Inquiétant ? Oui, mais il y a pire. Car de nombreux appareils utilisent des sources radioactives, notamment dans les domaines de la médecine ou de la construction. Parmi elles, le cobalt 60, longtemps utilisé en radiothérapie, pour traiter les tumeurs cancéreuses. Ou le césium 137 ; dans un appareil de gammagraphie, il permet de mesurer, sur un chantier, la solidité d’une pile de pont ou la corrosion d’un tuyau enterré. En principe, ces sources radioactives sont, partout dans le monde, référencées de façon minutieuse par les services de l’Etat. C’est loin d’être le cas.  » Il est difficile de les surveiller, car elles sont mobiles, explique Jean-Marc Péres, directeur de l’expertise nucléaire de défense au sein de l’Institut de radioprotection et de sûreté nucléaire en France (IRSN). Et il y en a des dizaines de millions dans le monde !  » Il n’est donc pas rare qu’elles soient perdues… ou volées. Depuis 1993, l’AIEA a recensé plus de 1 150  » incidents  » de ce type sur la planète. Et la tendance est à la hausse, révèle un rapport de l’agence :  » Les engins qui contiennent des sources radioactives sont très prisés des criminels, qui peuvent les revendre à un bon prix.  »

La facilité des trafiquants à passer d’un pays à l’autre

Parmi la quinzaine de vols enregistrés en 2014, le braquage du Laboratoire de construction national, en juin, à Mexico, s’est soldé par la disparition de césium 137 – jamais retrouvé. Un mois plus tard, un stock d’iridium 192 a été subtilisé à Cardenas, dans le sud du pays.

Mais c’est en Europe qu’ont eu lieu les affaires les plus préoccupantes. Et plus particulièrement en Moldavie. Depuis 2010, quatre affaires ont éclaté dans cette ex-République soviétique, coincée entre la Roumanie et l’Ukraine (voir page 66).

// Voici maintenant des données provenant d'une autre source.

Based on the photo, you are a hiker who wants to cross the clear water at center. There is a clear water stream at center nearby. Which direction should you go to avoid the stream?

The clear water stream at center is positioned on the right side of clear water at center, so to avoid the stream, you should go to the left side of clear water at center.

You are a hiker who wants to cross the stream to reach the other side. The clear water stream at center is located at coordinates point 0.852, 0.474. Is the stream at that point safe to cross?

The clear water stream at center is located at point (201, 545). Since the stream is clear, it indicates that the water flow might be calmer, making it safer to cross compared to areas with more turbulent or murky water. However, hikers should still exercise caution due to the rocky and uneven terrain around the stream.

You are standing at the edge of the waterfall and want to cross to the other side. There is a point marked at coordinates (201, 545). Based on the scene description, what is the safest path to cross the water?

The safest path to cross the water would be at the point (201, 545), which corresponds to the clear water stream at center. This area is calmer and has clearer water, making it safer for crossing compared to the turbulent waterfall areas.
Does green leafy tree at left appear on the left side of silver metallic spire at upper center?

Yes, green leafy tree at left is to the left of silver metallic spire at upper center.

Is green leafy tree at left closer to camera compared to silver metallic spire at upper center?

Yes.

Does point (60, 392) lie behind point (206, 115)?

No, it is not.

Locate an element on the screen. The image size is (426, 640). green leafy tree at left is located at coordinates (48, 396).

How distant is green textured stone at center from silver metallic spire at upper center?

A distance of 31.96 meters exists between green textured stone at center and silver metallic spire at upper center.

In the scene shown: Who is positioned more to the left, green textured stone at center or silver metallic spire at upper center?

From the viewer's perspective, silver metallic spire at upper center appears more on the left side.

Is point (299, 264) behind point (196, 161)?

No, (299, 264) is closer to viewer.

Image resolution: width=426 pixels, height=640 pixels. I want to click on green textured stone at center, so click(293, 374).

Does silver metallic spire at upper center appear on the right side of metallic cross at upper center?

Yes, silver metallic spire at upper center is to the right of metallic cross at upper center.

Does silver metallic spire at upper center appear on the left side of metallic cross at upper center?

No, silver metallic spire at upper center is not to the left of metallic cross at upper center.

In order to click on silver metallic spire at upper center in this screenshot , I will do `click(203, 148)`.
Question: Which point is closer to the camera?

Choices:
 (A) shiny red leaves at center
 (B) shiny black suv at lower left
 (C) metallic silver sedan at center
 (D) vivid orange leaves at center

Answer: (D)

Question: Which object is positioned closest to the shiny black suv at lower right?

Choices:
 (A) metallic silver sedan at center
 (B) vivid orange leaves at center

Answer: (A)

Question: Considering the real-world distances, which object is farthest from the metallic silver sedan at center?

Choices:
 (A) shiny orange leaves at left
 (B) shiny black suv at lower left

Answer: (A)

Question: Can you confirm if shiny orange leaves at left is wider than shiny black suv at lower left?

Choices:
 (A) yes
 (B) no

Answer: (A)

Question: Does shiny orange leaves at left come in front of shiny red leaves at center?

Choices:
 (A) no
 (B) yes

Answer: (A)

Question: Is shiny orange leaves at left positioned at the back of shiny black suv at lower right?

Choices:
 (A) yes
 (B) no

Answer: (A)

Ce qui frappe, dans toutes ces histoires, c’est la facilité avec laquelle ces trafiquants passent d’un pays à l’autre. Schengen ou non, la frontière entre l’Ukraine et la Slovaquie est très poreuse, tout comme celle qui sépare la Moldavie de la Roumanie. Il suffit de se rendre en train d’un pays à l’autre pour le comprendre.  » Les contrôles sont légers, voire inexistants, concède un officier de police d’Europe de l’Est, qui veut garder l’anonymat. Il est impossible de repérer des matériaux radioactifs qui seraient cachés dans des bagages.  » Et les portiques de détection installés dans certaines gares ?  » Ils sont efficaces si le train roule à moins de 10 kilomètres/heure, ajoute-t-il. Il faut plus de 30 minutes pour « scanner » un convoi complet. Autant dire qu’ils ne sont pas tous contrôlés…  » En Roumanie, la situation s’est, un temps, améliorée.  » L’année où j’ai créé l’unité de lutte contre les menaces radioactives, nous avons traité cinq affaires de trafic « , raconte Adrian Baciu, ancien policier roumain, devenu cadre dans une petite société informatique, Intergraph. Lorsqu’il part à Interpol, quatre ans plus tard, pour s’occuper de terrorisme biologique, il n’y a plus trace de trafic d’uranium sur le sol roumain.  » Mes informateurs me disaient que les trafiquants d’uranium refusaient de venir à Bucarest parce que c’était devenu trop dangereux pour eux.  » Une situation qui n’a, malheureusement, pas duré. Selon une autre source policière, l’unité a été dissoute. Tout un savoir-faire, acquis notamment grâce aux financements américains, s’est perdu. La situation n’est guère meilleure dans les pays voisins. Aucun d’eux ne possède d’unité capable de traiter ces dossiers si spécifiques. Et ce n’est pas l’AIEA qui pourrait s’en charger : l’agence onusienne n’a aucun pouvoir d’ingérence dans les pays européens. Quand l’Europe se dotera-t-elle d’un vrai gendarme nucléaire ?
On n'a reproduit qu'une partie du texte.